◆ EXTRACTED TEXT
-- Opening Marker --
RabbitMQ Prometheus Integration

Introduction

Monitoring is a critical aspect of maintaining healthy, production-ready applications. When working with message brokers like RabbitMQ, proper monitoring ensures you can detect issues before they impact your users. In this guide, we'll explore how to integrate RabbitMQ with Prometheus - a powerful open-source monitoring and alerting system.

Prometheus works by collecting metrics from configured targets at specified intervals, storing the data, and allowing you to query and visualize it. The RabbitMQ-Prometheus integration provides valuable insights into queue depths, message rates, resource usage, and more.

Prerequisites

Before we begin, make sure you have:

A working RabbitMQ installation (3.8.0 or later)
-- Closing Marker --
◆ DATA EXTRACT
-- Opening Marker --
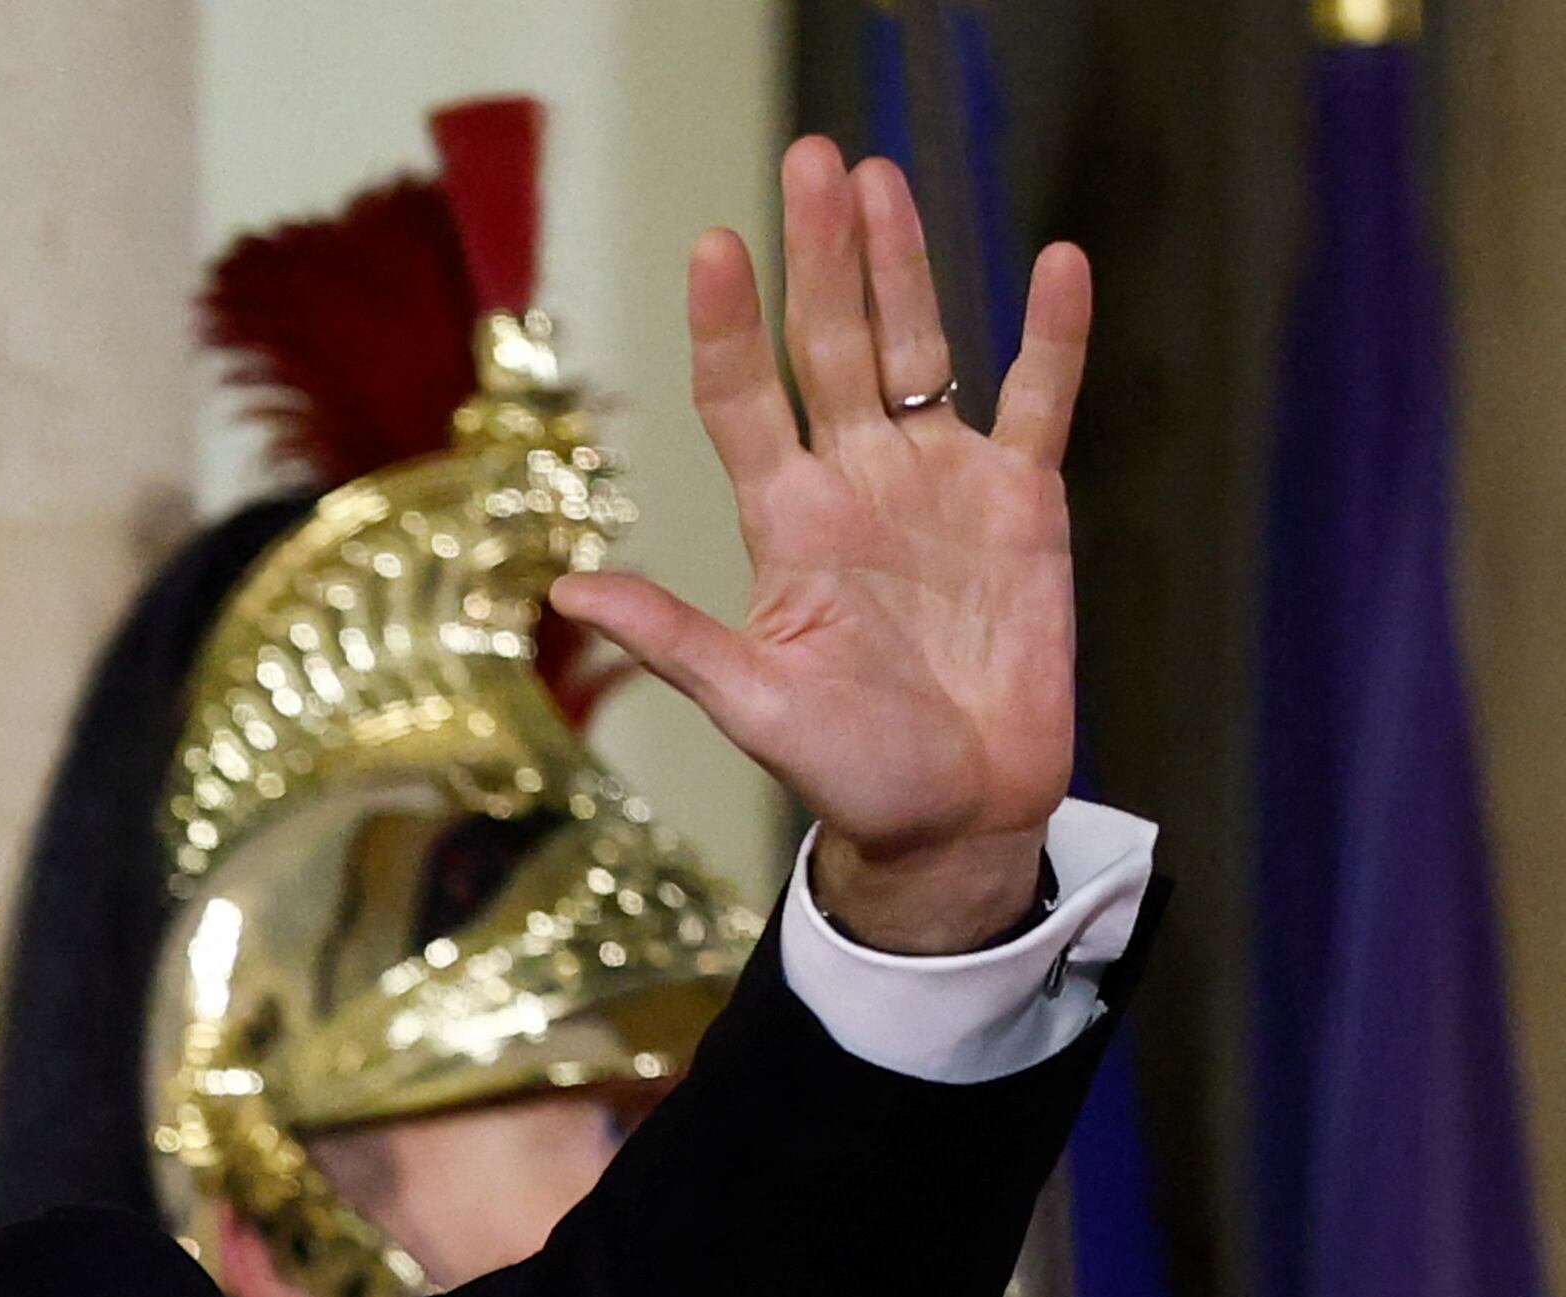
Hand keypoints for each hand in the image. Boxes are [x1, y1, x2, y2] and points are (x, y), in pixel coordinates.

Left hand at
-- Closing Marker --
◆ WHAT IS EXPECTED
In the RabbitMQ monitoring guide, substitute "messaging middleware" for "message brokers" and write out the part that opens with the words containing "RabbitMQ Prometheus Integration" and closes with "usage, and more.". The lines above aren't needed for this.

◆ RESULT OF THIS EXERCISE
RabbitMQ Prometheus Integration

Introduction

Monitoring is a critical aspect of maintaining healthy, production-ready applications. When working with messaging middleware like RabbitMQ, proper monitoring ensures you can detect issues before they impact your users. In this guide, we'll explore how to integrate RabbitMQ with Prometheus - a powerful open-source monitoring and alerting system.

Prometheus works by collecting metrics from configured targets at specified intervals, storing the data, and allowing you to query and visualize it. The RabbitMQ-Prometheus integration provides valuable insights into queue depths, message rates, resource usage, and more.